Department of Radiology, Chung-Ang University Hospital, Chung-Ang University College of Medicine, 84 Heukseok-Ro, Dongjak-Gu, Seoul, 06973, Republic of Korea.
Department of Radiology, Kyung Hee University Hospital, Kyung Hee University College of Medicine, Seoul, Republic of Korea.
Radiol Med. 2018 Apr;123(4):260-270. doi: 10.1007/s11547-017-0839-2. Epub 2017 Dec 16.

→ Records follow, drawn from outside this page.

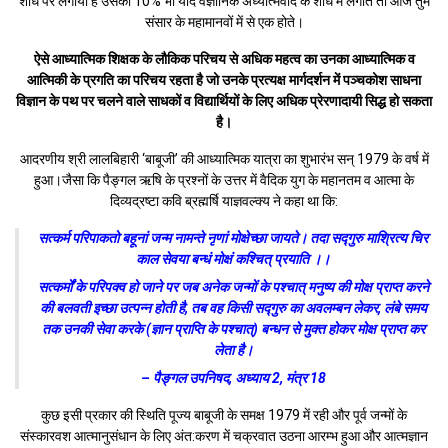
शोध पर लगाया है उसका 10% भी यदि वैज्ञानिक अध्यात्मवाद के शोध में लगाते तो आज तुम
संसार के महामानवों में से एक होते।
ऐसे आध्यात्मिक शिक्षक के लौकिक परिचय से अधिक महत्व का उनका आध्यात्मिक व
आत्मिकी के प्रगति का परिचय रहता है जो उनके प्रत्यक्ष मार्गदर्शन में पञ्चकोश साधना
विज्ञान के पथ पर चलने वाले साधकों व विद्यार्थियों के लिए अधिक प्रेरणादायी सिद्ध हो सकता
है।
आदरणीय श्री लालबिहारी ‘बाबूजी’ की आध्यात्मिक यात्रा का शुभारंभ सन् 1979 के वर्ष में
हुआ।जैसा कि पैङ्गल ऋषि के प्रश्नों के उत्तर में वैदिक युग के महानतम व आत्मा के
दिव्यद्रष्टा कवि ब्रह्मर्षि याज्ञवल्क्य ने कहा था कि:
सत्कर्म परिपाकतो बहूनां जन्म नामन्ते नृणां मोक्षेच्छा जायते। तदा सद्गुरु माश्रित्य चिर
काल सेवया बन्धं मोक्षं कश्चित् प्रयाति ।।
सत्कर्मों के परिपक्व हो जाने पर जब अनेक जन्मों के पश्चात् मनुष्य की मोक्ष प्राप्त करने
की बलवती इच्छा उत्पन्न होती है, तब वह किसी सद्गुरु का अवलम्बन लेकर, लंबे समय
तक उनकी सेवा करके (ज्ञान प्राप्ति के पश्चात्) बन्धन से मुक्त होकर मोक्ष प्राप्त कर
लेता है।
– पैङ्गल उपनिषद, अध्याय 2, मंत्र 18
कुछ इसी प्रकार की स्थिति पूज्य बाबूजी के समक्ष 1979 में रही और पूर्व जन्मों के
संस्कारवश आत्मानुसंधान के लिए अंत:करण में चक्रवात उठना आरम्भ हुआ और आत्मज्ञान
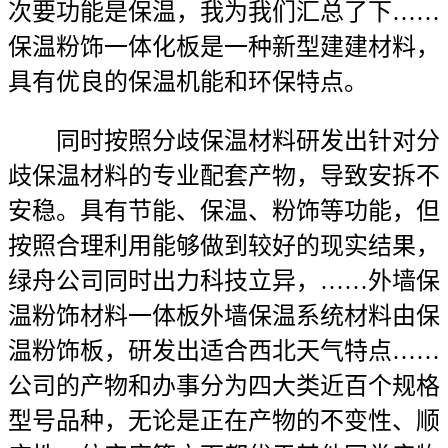
次要功能是保温，我为我们汇总了下……
保温粉饰一体化板是一种新型建建材料，
具有优良的保温机能和环保特点。
同时按照分歧保温材料研发出针对分
歧保温材料的专业配套产物，导致安拆不
安稳。具有节能、保温、粉饰等功能，但
按照合理利用能够做到较好的现实结果，
绿舟公司同时出力科技立异，……外墙保
温粉饰材料一体板外墙保温系统材料由保
温粉饰板，研发出适合西北天气特点……
公司的产物和办事分为四大类近百个规格
型号品种，无论是正在产物的不变性、顺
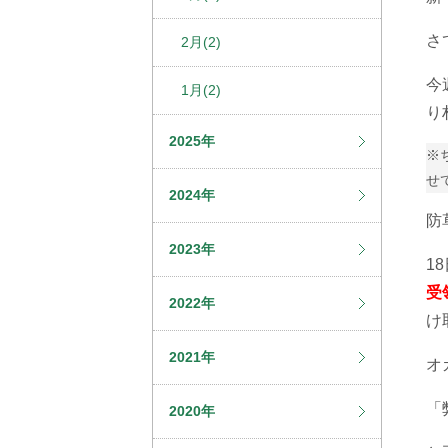
さ
2月(2)
今
1月(2)
り
2025年
※
せ
2024年
防
2023年
1
受
2022年
け
2021年
オ
「
2020年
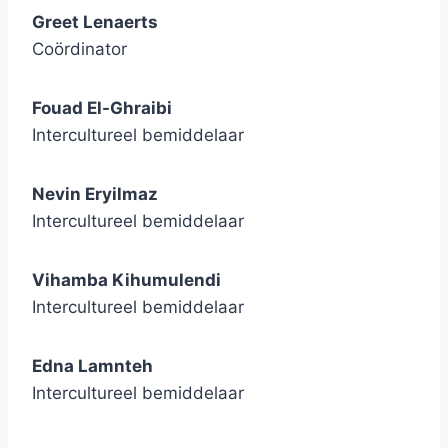
Greet Lenaerts
Coördinator
Fouad El-Ghraibi
Intercultureel bemiddelaar
Nevin Eryilmaz
Intercultureel bemiddelaar
Vihamba Kihumulendi
Intercultureel bemiddelaar
Edna Lamnteh
Intercultureel bemiddelaar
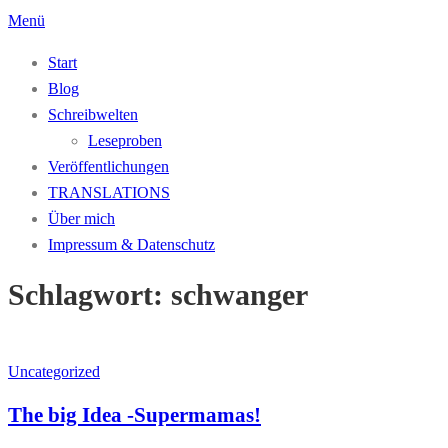
Zum
Menü
Inhalt
Start
springen
Blog
Schreibwelten
Leseproben
Veröffentlichungen
TRANSLATIONS
Über mich
Impressum & Datenschutz
Schlagwort:
schwanger
Uncategorized
The big Idea -Supermamas!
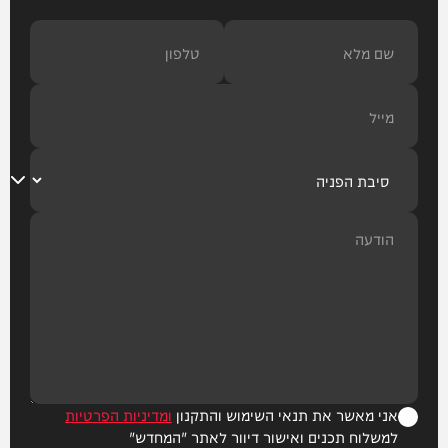
אני מאשר את תנאי השימוש והתקנון
ומדיניות הפרטיות
למשלוח תכנים ואישור דיוור לאתר "המחדש"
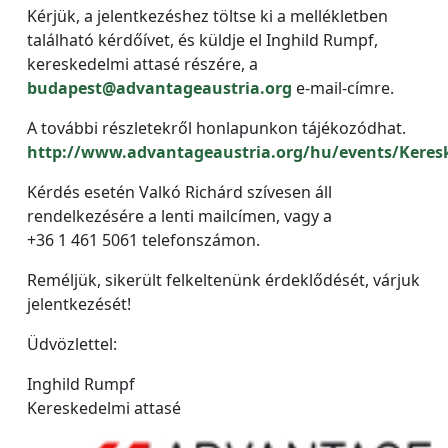
Kérjük, a jelentkezéshez töltse ki a mellékletben
található kérdőívet, és küldje el Inghild Rumpf,
kereskedelmi attasé részére, a
budapest@advantageaustria.org
e-mail-címre.
A további részletekről honlapunkon tájékozódhat.
http://www.advantageaustria.org/hu/events/Keresk
Kérdés esetén Valkó Richárd szívesen áll
rendelkezésére a lenti mailcímen, vagy a
+36 1 461 5061 telefonszámon.
Reméljük, sikerült felkeltenünk érdeklődését, várjuk
jelentkezését!
Üdvözlettel:
Inghild Rumpf
Kereskedelmi attasé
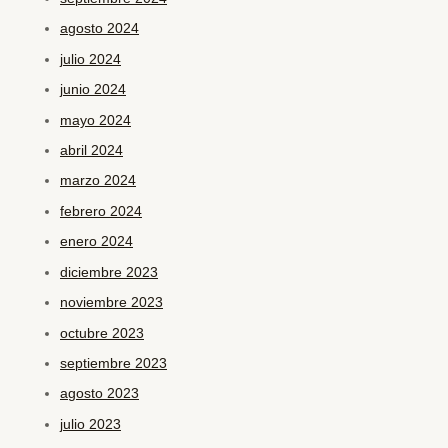
agosto 2024
julio 2024
junio 2024
mayo 2024
abril 2024
marzo 2024
febrero 2024
enero 2024
diciembre 2023
noviembre 2023
octubre 2023
septiembre 2023
agosto 2023
julio 2023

Thyroid nodules are common; however, malignancy is less than 7%. Therefore, additional techniques such as Doppler ultrasonography or elastography are used to improve diagnostic performance of conventional ultrasonography. We want to prospectively investigate the use of additional superb microvascular imaging (SMI) and strain elastography to B-mode ultrasound in thyroid nodules in distinguishing benign from malignant thyroid nodules.
We analyzed 52 thyroid nodules (malignant = 26, benign = 26) and reviewers scored the likelihood of malignancy for three data sets (i.e., B-mode ultrasonography alone, B-mode ultrasonography + SMI, and B-mode ultrasonography + strain elastography). The area under the receiver-operating characteristic curve (Az) values, sensitivities, and specificities were compared.
A comparison of the data sets revealed that area under the receiver-operating characteristic curve values were similar without statistical difference. However, on comparing sensitivity and specificity based on the management decision of whether to conduct fine-needle aspiration (FNA) after combining information from all three types of imaging (B-mode ultrasonography + SMI + strain elastography), specificity was significantly higher for the combined technique (34.6%) than for B-mode ultrasonography alone (11.5%), without decrease in sensitivity (P = 0.032).
Additional use of SMI and strain elastography could potentially lead to increase in specificity in thyroid ultrasonography.
甲状腺结节很常见,但恶性肿瘤少于 7%。因此,通常会使用其他技术,如多普勒超声或弹性成像,以提高常规超声的诊断性能。我们旨在前瞻性地研究在甲状腺结节中使用附加的超微血流成像(SMI)和应变弹性成像对 B 型超声的辅助作用,以区分良恶性甲状腺结节。
我们分析了 52 个甲状腺结节(恶性= 26,良性= 26),并由审阅者对三个数据集(即单独的 B 型超声、B 型超声+SMI 和 B 型超声+应变弹性成像)的恶性可能性进行评分。比较了受试者工作特征曲线下面积(Az)值、敏感度和特异度。
数据集之间的比较表明,Az 值相似,无统计学差异。然而,基于对所有三种成像类型(B 型超声+SMI+应变弹性成像)的信息进行组合后是否进行细针抽吸(FNA)的管理决策,比较敏感度和特异度时,联合技术(特异性为 34.6%)的特异性明显高于单独使用 B 型超声(特异性为 11.5%),而敏感性没有降低(P = 0.032)。
额外使用 SMI 和应变弹性成像可能会导致甲状腺超声的特异性提高。